TASK: Once you have read the listing below, write all of it out again exactly.

INFORMATION:

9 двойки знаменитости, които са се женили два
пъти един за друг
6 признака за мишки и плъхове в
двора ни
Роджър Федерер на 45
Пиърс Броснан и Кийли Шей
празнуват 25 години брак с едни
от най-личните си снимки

OUTPUT OF THE TASK:
9 двойки знаменитости, които са се женили два
пъти един за друг
6 признака за мишки и плъхове в
двора ни
Роджър Федерер на 45
Пиърс Броснан и Кийли Шей
празнуват 25 години брак с едни
от най-личните си снимки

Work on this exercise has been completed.